* [Written request 1]: According to the exhibition announcement, who curated Everything Is Not All There Is?
* [Written request 2]: Continue the exhibition announcement from where it stops.

* [Page text]:
# # # # # # #
Lower East Side Printshop is pleased to present Everything Is Not All  
There Is with a reception for artists on Wednesday, July 18 from  
6-8pm. The exhibition will be on view at the Printshop from July 11 -  
September 9, 2012 and features recent prints and drawings by Lower  
East Side Printshop residents Shanti Grumbine, Naomi Reis, and Julian  
Wellisz.

We would appreciate if you could share this exhibition and opening  
reception with your community of artists!



Everything Is Not All There Is

Curated by Nicole Caruth

Exhibition reception: Wednesday, July 18, 6-8pm



Exhibition Dates: July 11 – September 9, 2012

Hours: Weekdays from 10am – 6pm, and weekends from 12 - 6pm

Free and open to the public



Lower East Side Printshop presents Everything Is Not All There Is  
guest curated by Nicole Caruth, an independent art writer and curator.  
The exhibition will be on view at the Printshop from July 11 –  
September 9, 2012 with a reception on Wednesday, July 18 from 6-8pm.


Digital technologies are making it easier all the time to share and  
receive information. Yet our constant circulating of data obscures  
messages as easily as we can deliver them. Artists have and continue  
to probe this daily deluge of stuff to reveal more about contemporary  
communication and experiences than might be discerned through any  
interface. Everything Is Not All There Is consists of recent prints  
and drawings by Lower East Side Printshop residents Shanti Grumbine,  
Naomi Reis, and Julian Wellisz. Collectively, they explore newspapers,  
blogs, software, and structural designs. They trace flows of data,  
unveil unseen narratives, decode systems, and sift cultural memes.  
Their works speak to the vitality of the print medium (i.e. the  
analog) alongside newer modes of communication.
# # # # # # #
* [Data excerpt]:
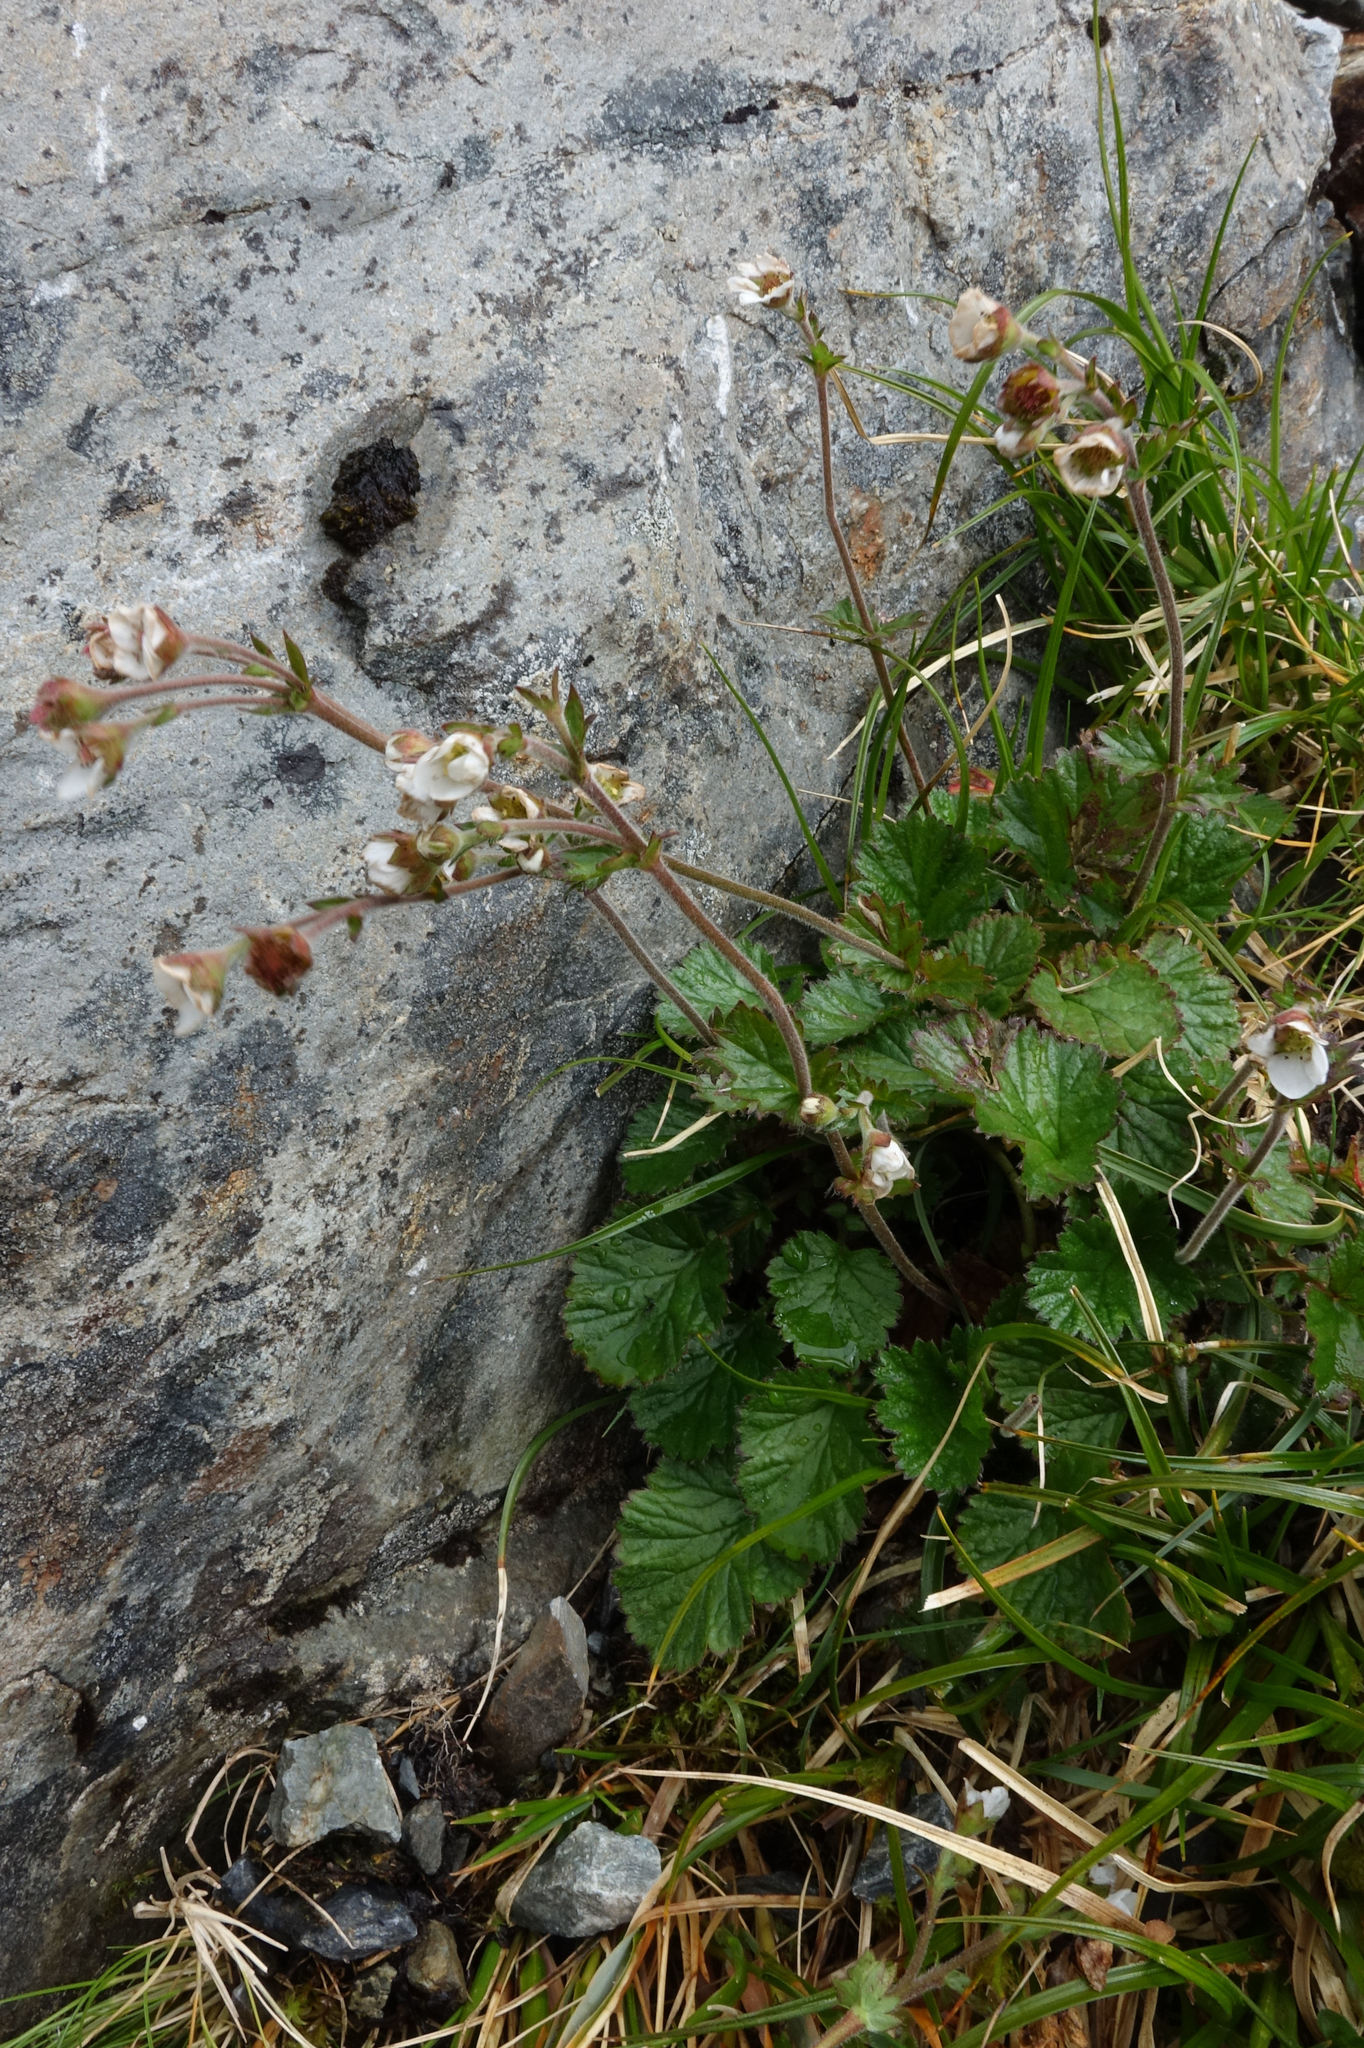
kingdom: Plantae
# # # # # # #
* [Task response 1]: Nicole Caruth, an independent art writer and curator.

* [Task response 2]:
Shanti Grumbine cuts and reconfigures pages of The New York Times to  
lay bare the newspaper’s structure and “the aggressive order of the  
grid.” Her latest project Score (an extension of her earlier series  
Kenosis) follows the life of a certain news story each day all the way  
through to its end. She removes the text and images with an X-Acto  
knife and all headlines and pull quotes are erased. This act of, in  
the artist’s term, “excising” implies that the content is irrelevant.  
It also calls to mind the so-called death of print resulting from new  
devices and apps. But Grumbine says that with this method she “makes  
space for what has been censored in media as well as what is lost in  
the translation of experience into words.” She then uses the cut  
objects as negatives for her screen prints. To the Score pieces she  
has added a medieval four-line staff and clef, alluding to music  
composition. “Each score can be interpreted and performed as a chant  
in which media content is translated into the repetition of sound and  
breath.”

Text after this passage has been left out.